Task prompt: Could you show all lines in the entries below that contain the string "twice"?

Material for this exercise:
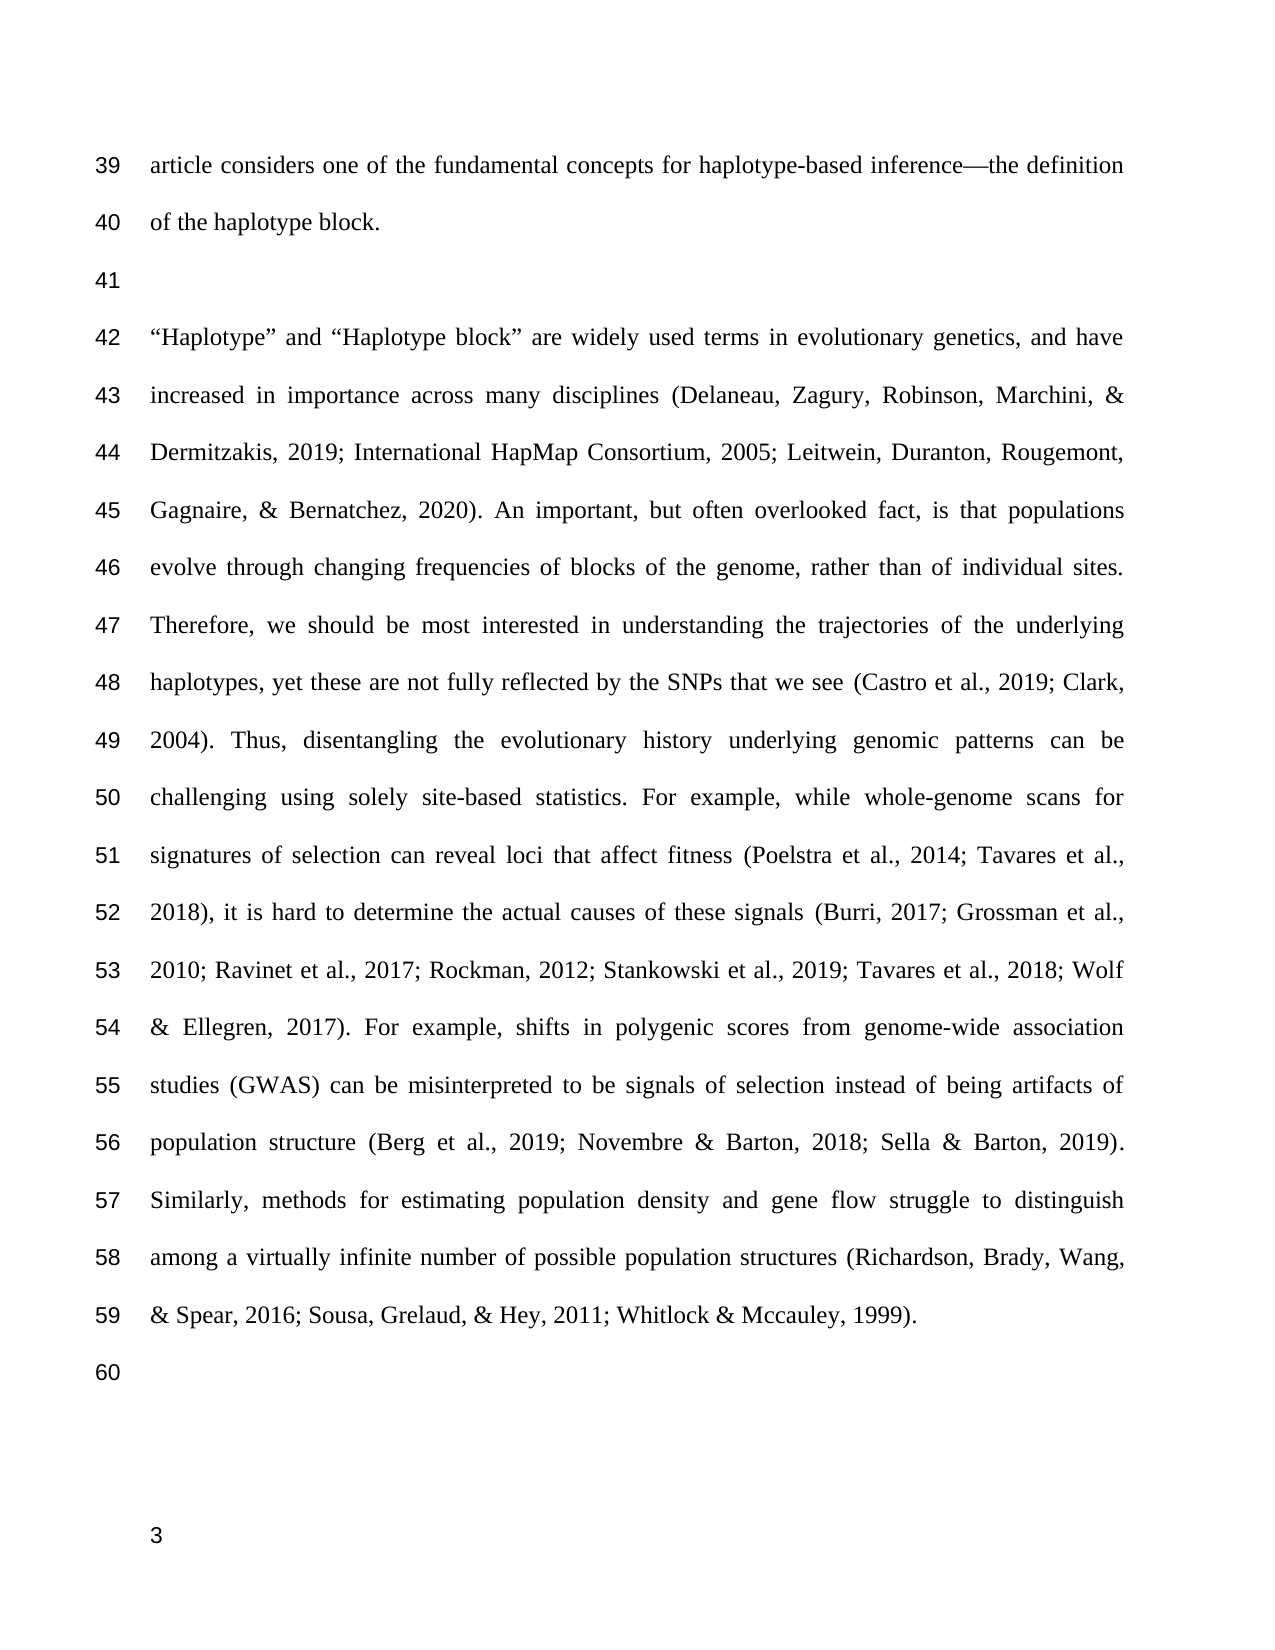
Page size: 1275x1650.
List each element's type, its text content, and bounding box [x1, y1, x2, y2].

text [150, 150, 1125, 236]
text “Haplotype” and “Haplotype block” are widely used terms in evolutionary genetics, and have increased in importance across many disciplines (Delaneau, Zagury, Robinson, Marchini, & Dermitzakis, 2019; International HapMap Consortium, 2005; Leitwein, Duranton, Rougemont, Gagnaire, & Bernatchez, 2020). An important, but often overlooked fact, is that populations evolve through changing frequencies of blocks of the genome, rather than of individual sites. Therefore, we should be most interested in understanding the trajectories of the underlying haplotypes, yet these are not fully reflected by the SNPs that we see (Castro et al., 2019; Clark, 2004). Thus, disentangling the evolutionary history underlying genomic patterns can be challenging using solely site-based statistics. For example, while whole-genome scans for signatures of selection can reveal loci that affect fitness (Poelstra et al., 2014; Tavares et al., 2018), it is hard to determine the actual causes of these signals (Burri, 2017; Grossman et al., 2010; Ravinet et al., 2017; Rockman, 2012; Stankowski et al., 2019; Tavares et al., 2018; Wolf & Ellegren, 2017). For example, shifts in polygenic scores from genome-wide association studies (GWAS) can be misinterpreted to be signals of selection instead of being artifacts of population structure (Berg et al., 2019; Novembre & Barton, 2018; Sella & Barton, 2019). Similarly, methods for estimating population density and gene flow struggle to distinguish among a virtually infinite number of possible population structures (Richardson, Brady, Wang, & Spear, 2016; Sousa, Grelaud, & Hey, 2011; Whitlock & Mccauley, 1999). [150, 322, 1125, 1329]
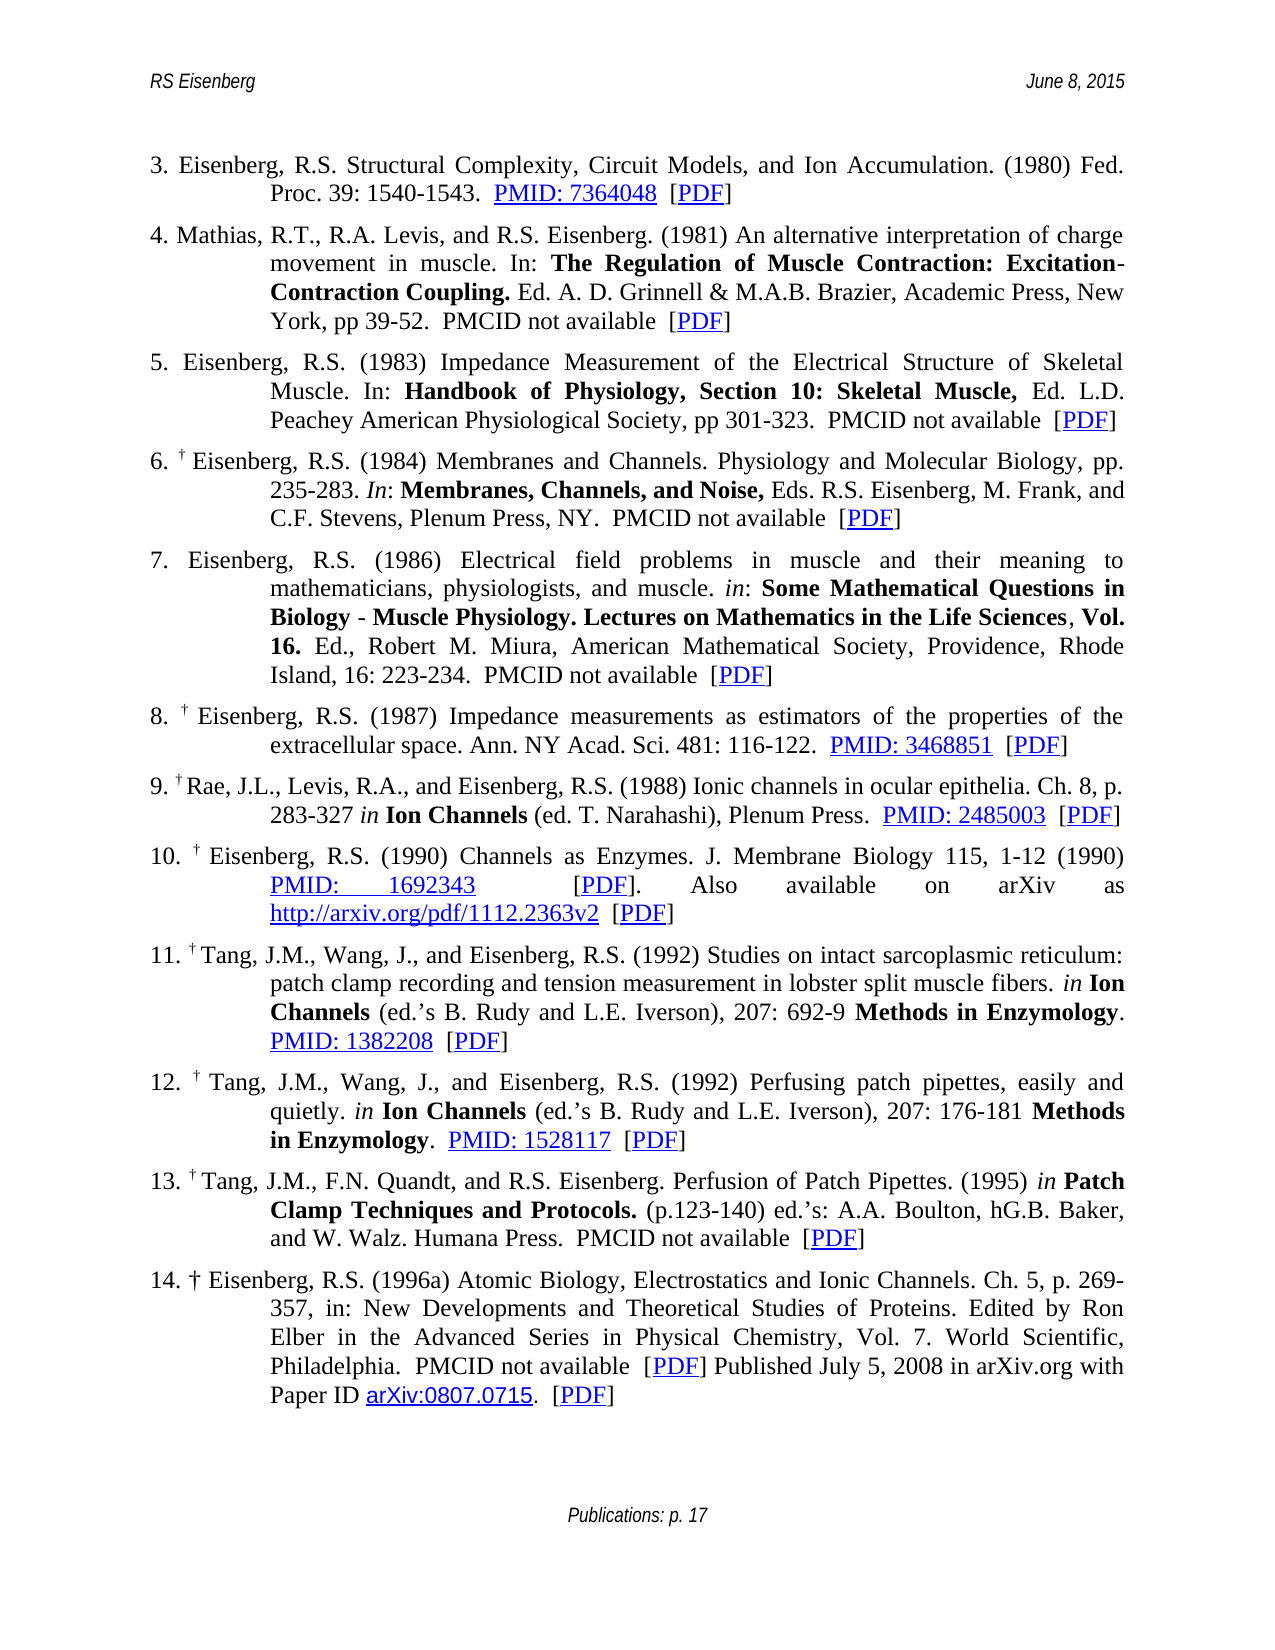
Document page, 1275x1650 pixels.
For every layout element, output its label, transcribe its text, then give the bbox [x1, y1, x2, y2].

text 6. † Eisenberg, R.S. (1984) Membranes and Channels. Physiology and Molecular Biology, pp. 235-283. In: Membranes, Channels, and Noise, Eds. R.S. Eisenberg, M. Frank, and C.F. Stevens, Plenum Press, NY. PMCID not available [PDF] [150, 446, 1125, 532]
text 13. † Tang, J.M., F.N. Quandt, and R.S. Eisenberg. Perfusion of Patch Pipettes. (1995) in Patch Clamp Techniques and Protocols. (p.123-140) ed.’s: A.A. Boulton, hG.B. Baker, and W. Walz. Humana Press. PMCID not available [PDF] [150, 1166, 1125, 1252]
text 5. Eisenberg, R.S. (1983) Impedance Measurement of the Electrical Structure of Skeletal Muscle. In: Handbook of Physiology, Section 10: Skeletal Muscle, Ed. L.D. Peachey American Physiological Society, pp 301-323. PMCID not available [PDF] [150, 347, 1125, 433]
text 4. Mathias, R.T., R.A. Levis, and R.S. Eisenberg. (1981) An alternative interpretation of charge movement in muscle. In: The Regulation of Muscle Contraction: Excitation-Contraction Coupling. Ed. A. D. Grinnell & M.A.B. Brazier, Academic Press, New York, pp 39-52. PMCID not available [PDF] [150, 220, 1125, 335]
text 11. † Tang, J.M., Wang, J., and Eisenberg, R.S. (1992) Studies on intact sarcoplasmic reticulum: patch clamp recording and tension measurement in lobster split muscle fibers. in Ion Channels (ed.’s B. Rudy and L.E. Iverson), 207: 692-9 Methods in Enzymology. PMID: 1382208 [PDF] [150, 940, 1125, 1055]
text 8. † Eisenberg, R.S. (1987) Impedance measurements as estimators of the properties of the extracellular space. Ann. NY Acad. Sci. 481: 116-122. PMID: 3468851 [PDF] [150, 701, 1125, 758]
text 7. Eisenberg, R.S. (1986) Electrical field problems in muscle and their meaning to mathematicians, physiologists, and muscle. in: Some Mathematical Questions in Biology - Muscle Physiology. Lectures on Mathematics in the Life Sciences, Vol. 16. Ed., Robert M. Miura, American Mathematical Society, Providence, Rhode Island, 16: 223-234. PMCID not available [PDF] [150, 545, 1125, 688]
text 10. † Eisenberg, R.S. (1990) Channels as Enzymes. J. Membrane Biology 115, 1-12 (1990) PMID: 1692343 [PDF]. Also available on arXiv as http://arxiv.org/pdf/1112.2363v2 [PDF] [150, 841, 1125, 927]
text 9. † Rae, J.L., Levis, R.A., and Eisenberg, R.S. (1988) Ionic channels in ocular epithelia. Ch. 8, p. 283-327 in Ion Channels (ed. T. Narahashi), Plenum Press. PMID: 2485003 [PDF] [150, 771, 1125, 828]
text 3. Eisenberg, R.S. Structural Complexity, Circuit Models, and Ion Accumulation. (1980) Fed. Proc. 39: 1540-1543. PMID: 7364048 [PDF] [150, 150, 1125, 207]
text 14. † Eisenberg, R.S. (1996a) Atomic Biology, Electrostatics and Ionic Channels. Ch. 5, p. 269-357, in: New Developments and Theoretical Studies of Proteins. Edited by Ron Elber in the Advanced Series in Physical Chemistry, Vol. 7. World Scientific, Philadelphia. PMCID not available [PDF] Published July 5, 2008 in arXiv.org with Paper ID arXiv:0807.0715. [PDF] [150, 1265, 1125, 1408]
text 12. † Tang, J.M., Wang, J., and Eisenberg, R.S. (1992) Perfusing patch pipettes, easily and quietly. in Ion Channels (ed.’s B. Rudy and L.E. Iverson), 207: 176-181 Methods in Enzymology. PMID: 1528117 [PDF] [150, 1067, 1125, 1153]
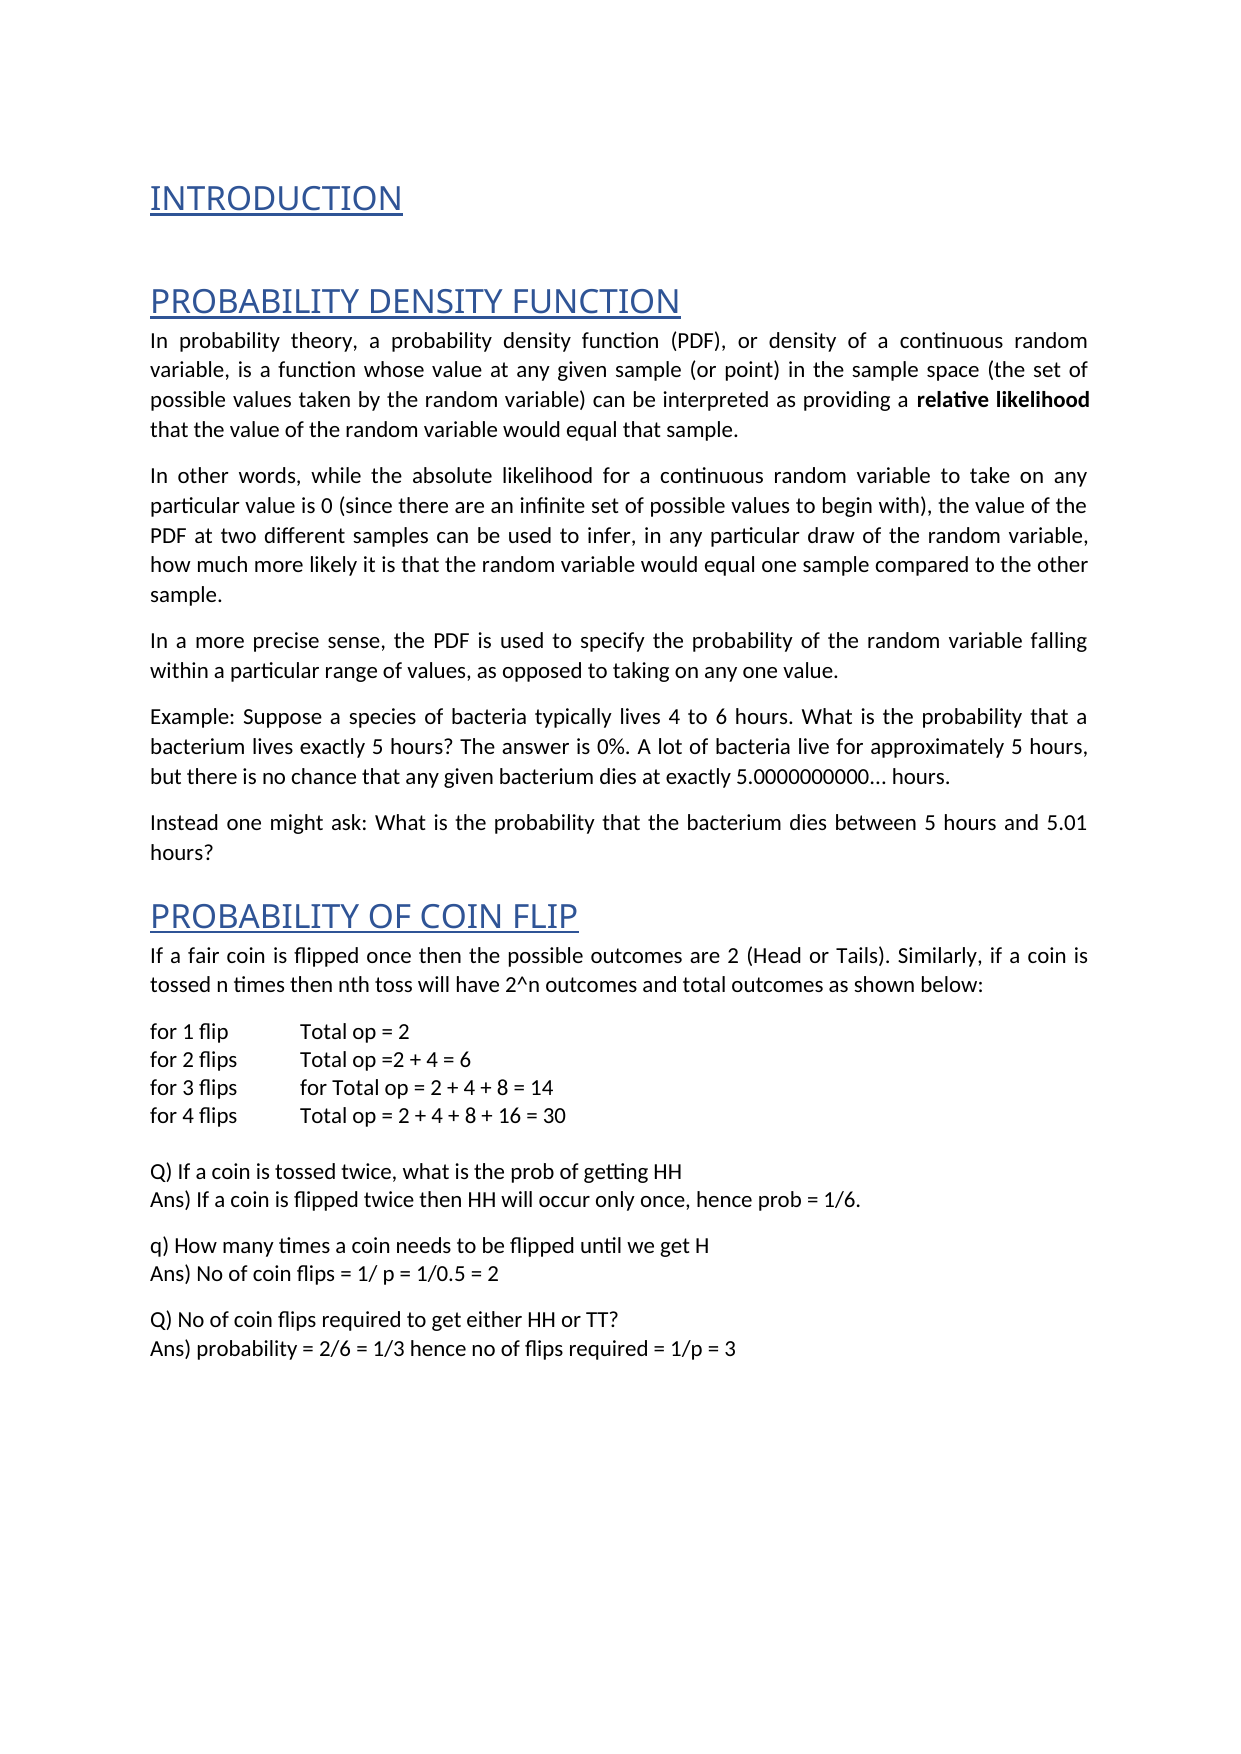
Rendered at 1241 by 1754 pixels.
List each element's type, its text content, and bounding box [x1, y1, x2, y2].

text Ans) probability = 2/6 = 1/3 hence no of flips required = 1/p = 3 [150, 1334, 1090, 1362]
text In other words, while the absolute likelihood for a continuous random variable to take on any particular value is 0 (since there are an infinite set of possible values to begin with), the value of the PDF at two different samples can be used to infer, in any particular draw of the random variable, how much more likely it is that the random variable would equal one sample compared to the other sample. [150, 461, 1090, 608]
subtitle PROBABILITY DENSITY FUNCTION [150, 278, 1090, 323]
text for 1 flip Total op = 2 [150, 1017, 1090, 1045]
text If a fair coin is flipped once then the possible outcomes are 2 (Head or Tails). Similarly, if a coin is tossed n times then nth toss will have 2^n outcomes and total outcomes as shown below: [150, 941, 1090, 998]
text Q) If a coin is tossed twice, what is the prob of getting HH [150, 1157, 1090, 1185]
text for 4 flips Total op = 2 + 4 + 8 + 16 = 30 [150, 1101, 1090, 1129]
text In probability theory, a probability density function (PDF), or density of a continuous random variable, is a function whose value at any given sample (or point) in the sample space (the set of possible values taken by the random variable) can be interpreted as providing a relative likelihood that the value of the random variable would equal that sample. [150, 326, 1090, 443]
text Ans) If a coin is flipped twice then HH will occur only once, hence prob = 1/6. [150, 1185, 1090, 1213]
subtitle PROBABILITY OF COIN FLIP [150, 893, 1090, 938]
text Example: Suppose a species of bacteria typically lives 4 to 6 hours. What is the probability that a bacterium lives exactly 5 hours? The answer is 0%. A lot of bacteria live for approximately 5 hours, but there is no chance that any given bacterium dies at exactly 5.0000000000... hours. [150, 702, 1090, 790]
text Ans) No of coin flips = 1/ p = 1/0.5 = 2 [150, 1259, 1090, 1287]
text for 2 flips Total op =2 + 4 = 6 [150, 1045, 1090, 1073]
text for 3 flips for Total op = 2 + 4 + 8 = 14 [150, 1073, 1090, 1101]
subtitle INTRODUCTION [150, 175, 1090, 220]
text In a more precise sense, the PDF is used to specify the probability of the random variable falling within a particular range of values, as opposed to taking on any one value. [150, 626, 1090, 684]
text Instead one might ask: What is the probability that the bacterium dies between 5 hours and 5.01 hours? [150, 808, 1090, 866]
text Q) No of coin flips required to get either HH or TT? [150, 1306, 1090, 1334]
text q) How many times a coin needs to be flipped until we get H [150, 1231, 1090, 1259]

Task output:
text Q) If a coin is tossed twice, what is the prob of getting HH [150, 1157, 1090, 1185]
text Ans) If a coin is flipped twice then HH will occur only once, hence prob = 1/6. [150, 1185, 1090, 1213]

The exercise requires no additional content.